** Opening SUPPLIED ENTRIES block **

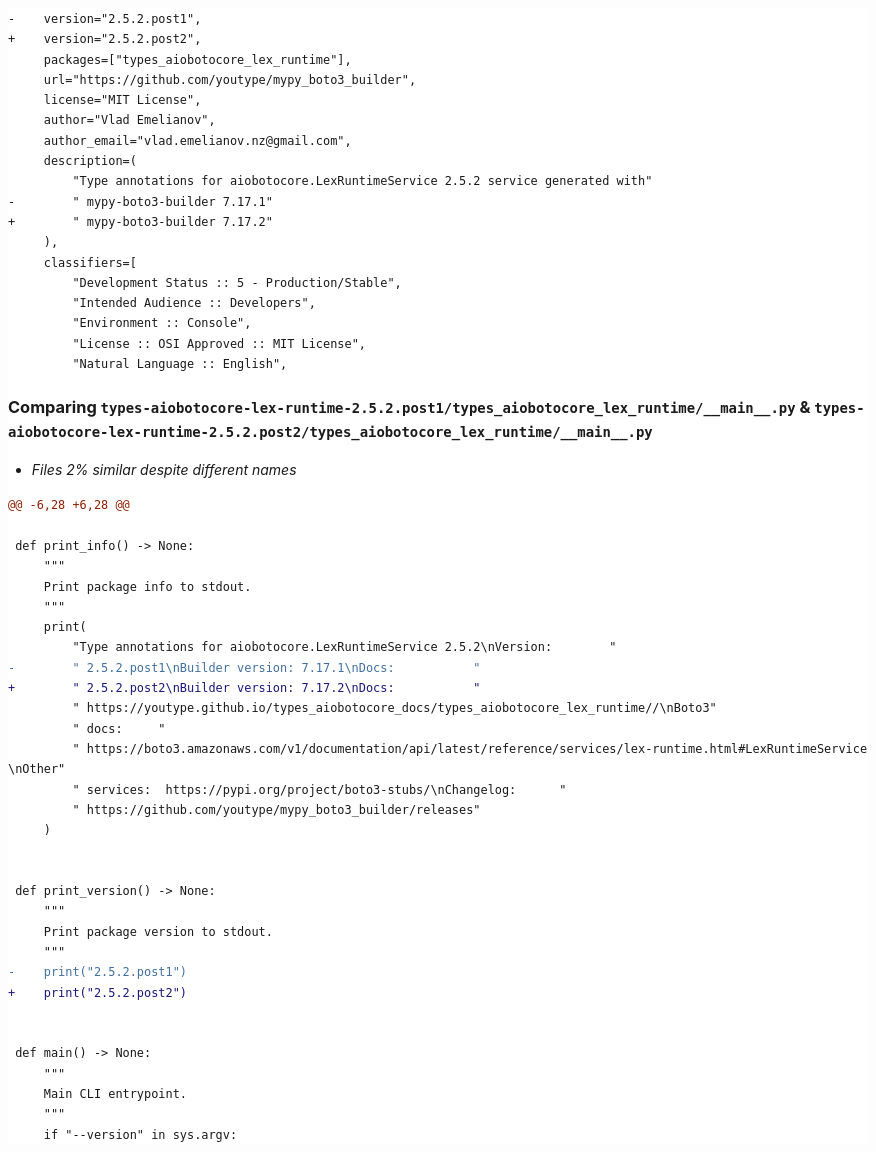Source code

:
 ```
-    version="2.5.2.post1",
+    version="2.5.2.post2",
     packages=["types_aiobotocore_lex_runtime"],
     url="https://github.com/youtype/mypy_boto3_builder",
     license="MIT License",
     author="Vlad Emelianov",
     author_email="vlad.emelianov.nz@gmail.com",
     description=(
         "Type annotations for aiobotocore.LexRuntimeService 2.5.2 service generated with"
-        " mypy-boto3-builder 7.17.1"
+        " mypy-boto3-builder 7.17.2"
     ),
     classifiers=[
         "Development Status :: 5 - Production/Stable",
         "Intended Audience :: Developers",
         "Environment :: Console",
         "License :: OSI Approved :: MIT License",
         "Natural Language :: English",
```

### Comparing `types-aiobotocore-lex-runtime-2.5.2.post1/types_aiobotocore_lex_runtime/__main__.py` & `types-aiobotocore-lex-runtime-2.5.2.post2/types_aiobotocore_lex_runtime/__main__.py`

 * *Files 2% similar despite different names*

```diff
@@ -6,28 +6,28 @@
 
 def print_info() -> None:
     """
     Print package info to stdout.
     """
     print(
         "Type annotations for aiobotocore.LexRuntimeService 2.5.2\nVersion:        "
-        " 2.5.2.post1\nBuilder version: 7.17.1\nDocs:           "
+        " 2.5.2.post2\nBuilder version: 7.17.2\nDocs:           "
         " https://youtype.github.io/types_aiobotocore_docs/types_aiobotocore_lex_runtime//\nBoto3"
         " docs:     "
         " https://boto3.amazonaws.com/v1/documentation/api/latest/reference/services/lex-runtime.html#LexRuntimeService\nOther"
         " services:  https://pypi.org/project/boto3-stubs/\nChangelog:      "
         " https://github.com/youtype/mypy_boto3_builder/releases"
     )
 
 
 def print_version() -> None:
     """
     Print package version to stdout.
     """
-    print("2.5.2.post1")
+    print("2.5.2.post2")
 
 
 def main() -> None:
     """
     Main CLI entrypoint.
     """
     if "--version" in sys.argv:
```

** Closing SUPPLIED ENTRIES block **

For each line above that includes "annotations", make a copy.

__WRITTEN SOLUTION__
         "Type annotations for aiobotocore.LexRuntimeService 2.5.2 service generated with"
         "Type annotations for aiobotocore.LexRuntimeService 2.5.2\nVersion:        "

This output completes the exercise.